Now, lets fast forward to January of 2015…
It’s a week shy of a year between this and the 2014 photo at the plant above and much has changed on the Maryland Midland. 5 of the 7 original GP38-3 engines have been painted into the G&W orange, yellow and black scheme and shipped to another line. 2 GP38-3’s remain… One given a fresh blue and orange coat, renumbered (300 sans 2060) and has become the lines own “heritage” unit in honor of the railroad’s prosperity and dedicated employees. The other (2061), was painted into the G&W colors a few years back. Enter 4 SD40-2’s to replace them, all in G&W colors. 2 of them leading this UBHF train out of the plant after performing switching duties before heading west to Highfield.
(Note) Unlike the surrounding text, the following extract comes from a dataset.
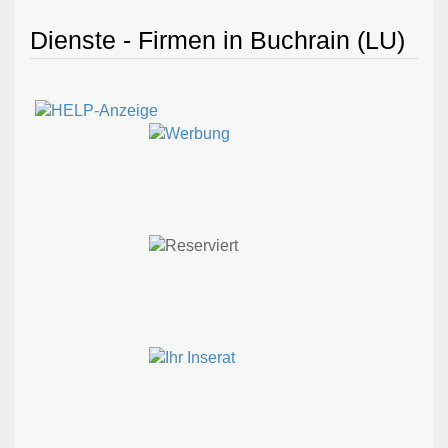
Dienste - Firmen in Buchrain (LU)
Delivered in the Fall of 2014, two of the four rebuilt SD45’s redesignated SD40-2’s lead both GP38-3’s on a UBHF train down the mountain from Highfield at Lantz, known as Deerfield Station in the Western Maryland Railway days on January 16, 2015.
A year may have past since my previous documentation of this line but the railroad seems stronger day by day. Minus the 2060, all the MMID engines sport G&W colors and provide a new face for the railroad. The super duty locomotives on site now since late 2014 have proven their worth and any doubt of them operating sufficiently on these rails has been diminished significantly.